9 The test for remoteness in nuisance is the same as for negligence, so therefore the plaintiff may recover damages for all reasonably foreseeable consequences of the nuisance. CASE AUTHORITY: Overseas Tankship (UK) Miller Steamship (The Wagon Mound (No2)) [1967], is authority that the test for remoteness is consistent between negligence and nuisance. Self Help (Abatement) The plaintiff may be able to help himself by carrying out self-help. Abatement is a defence to trespass where the plaintiff (the person who has standing to sue) moves onto someone else's property to stop the interference or nuisance. CASE AUTHORITY: Lemmon v Webb [1895], is authority for the principle that abatement is a complete defence to trespass, and is a recognised form of self help.

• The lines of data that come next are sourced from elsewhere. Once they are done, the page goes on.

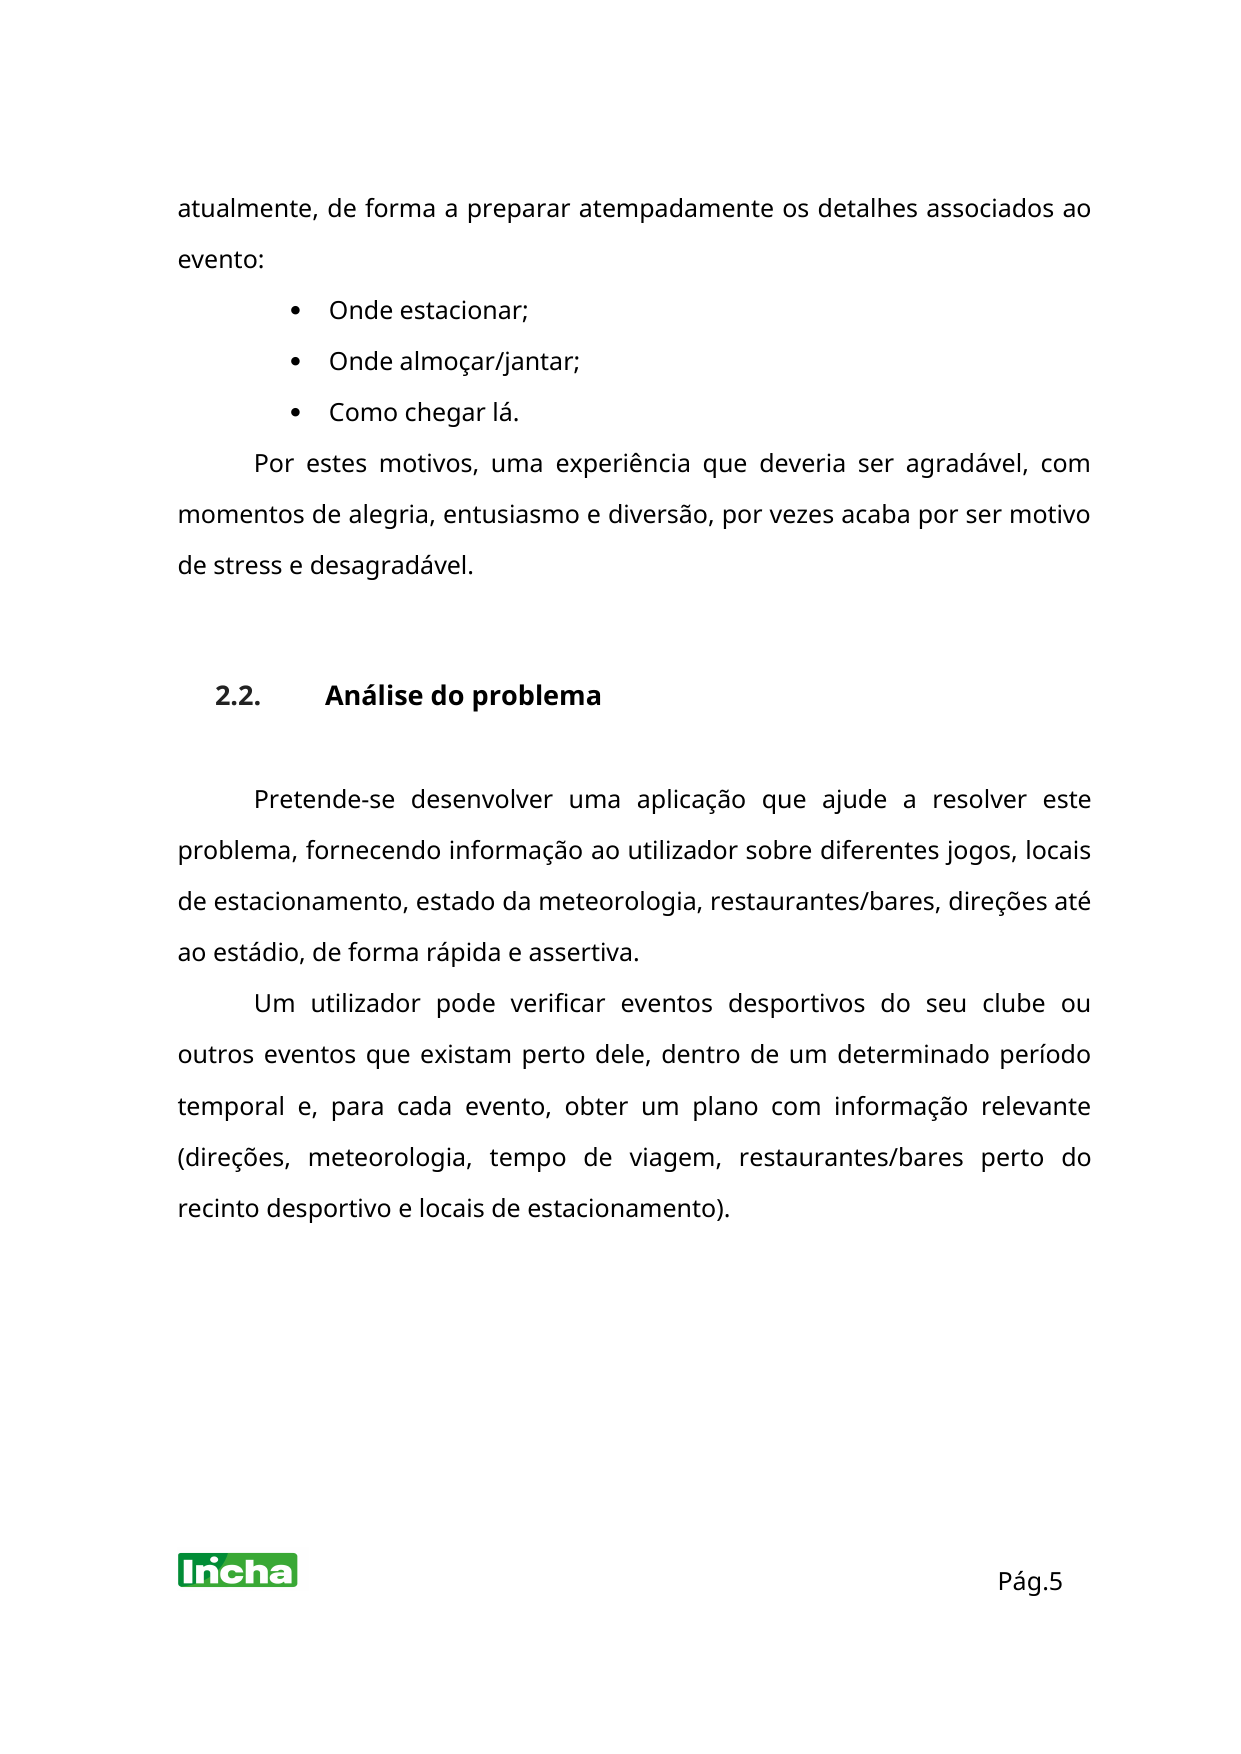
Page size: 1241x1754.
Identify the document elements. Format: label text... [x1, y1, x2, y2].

list Onde estacionar; [291, 292, 1092, 326]
text Pretende-se desenvolver uma aplicação que ajude a resolver este problema, fornecendo informação ao utilizador sobre diferentes jogos, locais de estacionamento, estado da meteorologia, restaurantes/bares, direções até ao estádio, de forma rápida e assertiva. [177, 782, 1092, 969]
text Um utilizador pode verificar eventos desportivos do seu clube ou outros eventos que existam perto dele, dentro de um determinado período temporal e, para cada evento, obter um plano com informação relevante (direções, meteorologia, tempo de viagem, restaurantes/bares perto do recinto desportivo e locais de estacionamento). [177, 986, 1092, 1224]
subtitle Análise do problema [215, 677, 1092, 713]
text O problema identificado foi a complexidade na preparação de uma ida a um evento desportivo. Pela indisponibilidade demonstrada, desconhecimento de possibilidades e falta de tempo que as pessoas têm atualmente, de forma a preparar atempadamente os detalhes associados ao evento: [177, 190, 1092, 275]
list Como chegar lá. [291, 394, 1092, 428]
picture [177, 1547, 309, 1591]
list Onde almoçar/jantar; [291, 343, 1092, 377]
text Por estes motivos, uma experiência que deveria ser agradável, com momentos de alegria, entusiasmo e diversão, por vezes acaba por ser motivo de stress e desagradável. [177, 446, 1092, 582]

Answering a Problem Question for Private Nuisance 1) Identify the plaintiff and defendant. 2) Determine whether or not the plaintiff has standing or the ability to sue in this situation. (Ask: does he or she have some title over the property in question?) 3) Determine whether or not the defendant can be sued in this situation. 4) State the definition of a nuisance, and relate it back to why the nuisance you identified is a nuisance. 5) Satisfy the two limbs of the elements of private nuisance. (Consider: Was there physical damage or was there substantial interference with the use or enjoyment of the property? Was this unreasonable in all of the circumstances? Remember: the court will try to do a banking act weighting the rights of the defendant and the plaintiff). 6) State the equation of reasonableness (Hasley v Esso Petroleum) where the courts will try to strike a fair and reasonable balance. 7) Identify precisely, what the nuisance is (a nuisance is not the factory, but the smell, pollution and noise that come from the factory). Apply this to the definition and the elements. 8) Apply the case law to consider what is reasonable, do not be overly sympathetic to the plaintiff. 9) Consider whether the defendant has any defences. i) if there is public utility, state that this is not a defence; ii) if there is consent, note that simply tolerating the nuisance is not consent;

10 iii) for prescription, note that the defence is usually only applicable after 20 years of the nuisance. 10) Consider remedies, and what may be effective in this situation. i) damages for compensating the plaintiff for past nuisance; ii) injuction to prevent future nuisance; iii) abatement (self-help remedy).